Yes, we asked for recommended adjustments and they say what the staff member has asked for, when it must be obvious to anyone that's not possible. They really are ridiculous! We have a number of other staff whose adjustments have been granted, we always do it if at all possible and had hoped we'd get some suggestions of something more practical here.

OP posts:
Doorhandleghost · 23/02/2022 20:51

Our OH give us suggested adjustments, usually either what the employee is asking for or standard type adjustments for the condition.

However lately I've had a lot of requests for OH referrals because people want home working as a RA. All the advice has come back saying basically that's a business decision and not one has advised it's either appropriate or not.

They also advise on whether they consider the decision to be a disability per equalities act - if the employee has a number of conditions they specify which of them are and aren't disabilities for legal purposes.

We then get the report and have to decide for ourselves what adjustments we are going to put in place, bearing in mind "reasonable". OH is advice, not a directive. Realistically we put in all adjustments we can except for the utterly outrageous ones - for instance I had someone recently who wanted to work part time and be paid full time wages as a RA, and another who wanted all sickness absence disregarded and to be off sick whenever they wanted without impunity.

Fungirls · 24/02/2022 13:28

The key thing to get from OH, make sure they answer this, is whether or not the medical condition meets the definition of a disability as set out in the EA2010. They may try to avoid stating this, but it is your defence at an ET.

OH can be quite poor, as you have found they regurgitate what the employee says they need, particularly in relation to conditions that are not clear cut.

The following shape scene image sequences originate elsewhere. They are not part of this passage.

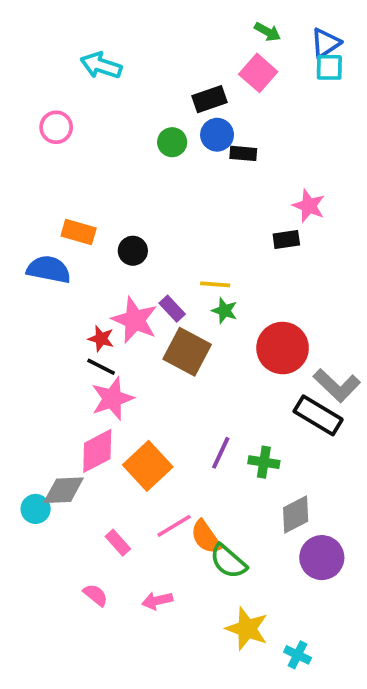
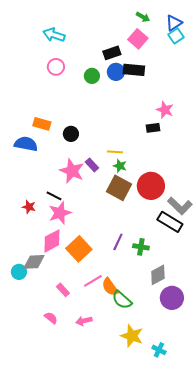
cyan square: (329, 67) -> (176, 36), turned -35
pink circle: (56, 127) -> (56, 67), moved
black rectangle: (243, 153) -> (134, 70), moved, size x1.5
red star: (101, 339) -> (29, 207), moved
brown square: (187, 352) -> (119, 188), moved

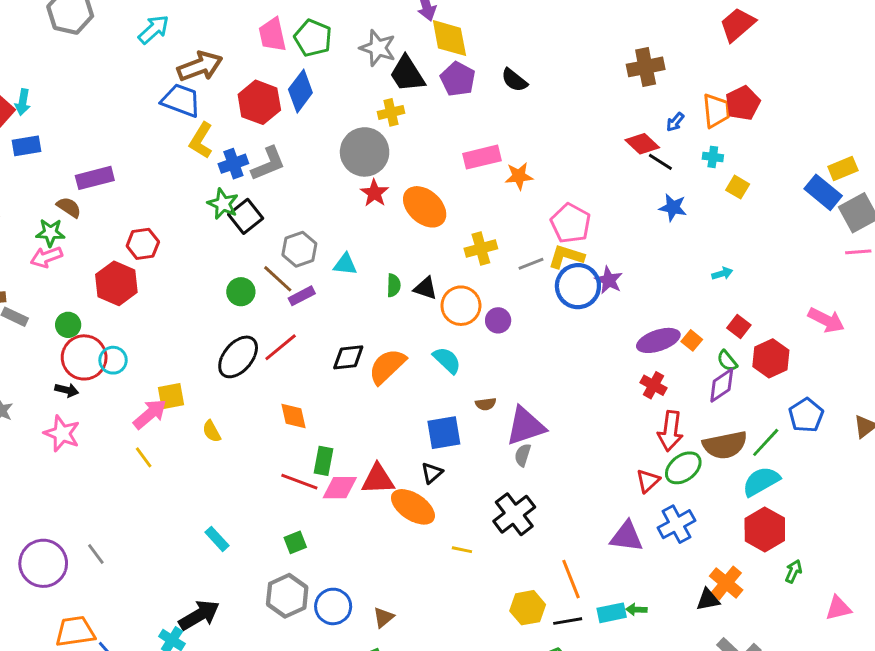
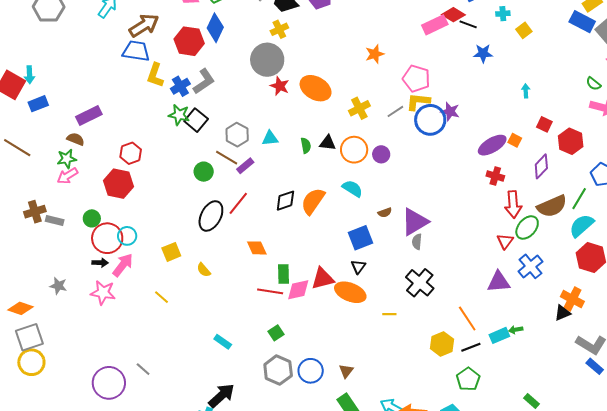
pink rectangle: (482, 157) -> (435, 25), moved
yellow square: (738, 187) -> (524, 30), turned 35
cyan arrow: (722, 274) -> (526, 91), turned -64
green semicircle: (727, 361) -> (594, 84), moved
pink arrow: (150, 414) -> (123, 265), moved

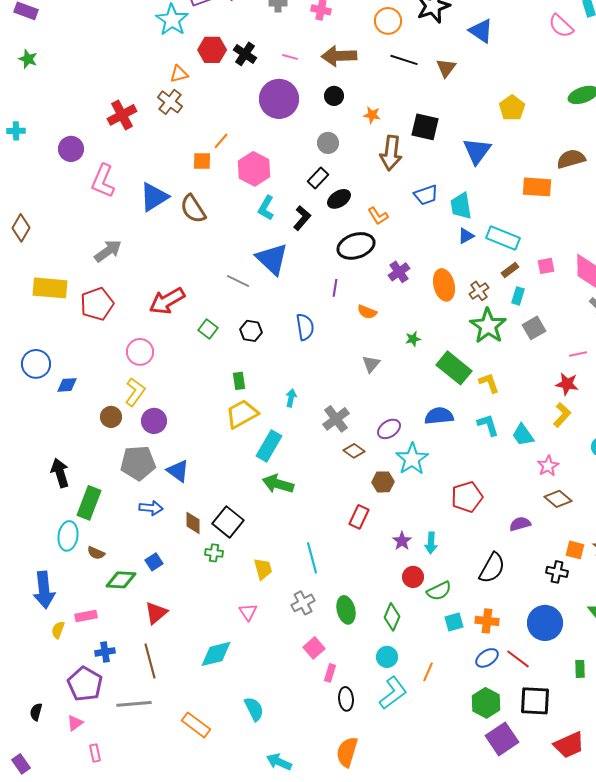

Personally I would research the medical condition and the standard barriers a person with that condition may have. Then work out the reasonable adjustments and whether or not they are feasible and reasonable. It’s amazing how many charities exist for each medical condition and the helpful advice they can give. Also check out the NHS website, again it can list the impact/barriers and possible reasonable adjustments.

Then meet with employee and go through the barriers they face at work - not the solutions, you may have to work hard to get them to look at the barriers. Barriers are typically more generic which allows existing solutions or more pragmatic solutions to be put in place as reasonable adjustments. This is not about minimising the impact of the persons needs it’s about finding the right solution for employee and employer.

Remember you can suggest alternative reasonable adjustments if the achieve the same thing of removing a barrier. An employee does not have the right to dictate what a reasonable adjustment must be if there is an equally valid alternative which achieves the same outcome. You can also refuse if it is not feasible to agree, for example an employee wants the reasonable adjustment to be they work 2pm to 10pm but your business operating hours are 8am to 8pm and after 8pm there is literally no work for them to do. You can offer them 12pm to 8pm, or to reduce hours to 2 pm to 8pm.

Employees often forget the EA2010 requirement is “reasonable” adjustments. Is there request reasonable, if not document why and this is the objective justification you would use at an ET.

One last thought, Access to Work, may be able to assist with reasonable adjustments.